━━━ Records supplied ━━━

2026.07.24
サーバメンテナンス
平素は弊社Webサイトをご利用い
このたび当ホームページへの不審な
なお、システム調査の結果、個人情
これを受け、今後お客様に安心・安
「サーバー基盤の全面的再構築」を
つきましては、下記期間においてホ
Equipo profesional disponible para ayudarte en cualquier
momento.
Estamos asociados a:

━━━
━━━ Records supplied ━━━

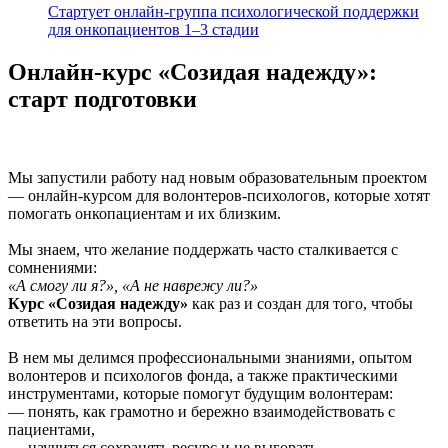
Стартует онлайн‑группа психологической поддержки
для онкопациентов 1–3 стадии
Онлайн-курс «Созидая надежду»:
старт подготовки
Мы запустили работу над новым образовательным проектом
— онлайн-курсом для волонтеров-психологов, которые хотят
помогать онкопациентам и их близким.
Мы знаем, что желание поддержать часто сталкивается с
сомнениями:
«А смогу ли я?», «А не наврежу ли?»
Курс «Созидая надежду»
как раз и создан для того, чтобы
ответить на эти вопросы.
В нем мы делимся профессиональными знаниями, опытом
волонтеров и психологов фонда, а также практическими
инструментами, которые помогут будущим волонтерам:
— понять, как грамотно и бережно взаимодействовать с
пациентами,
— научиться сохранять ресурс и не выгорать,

━━━

**The problem:** Tally the lines of the entries that include the word "волонтеров" and give only the total.

**Response to this task:** 2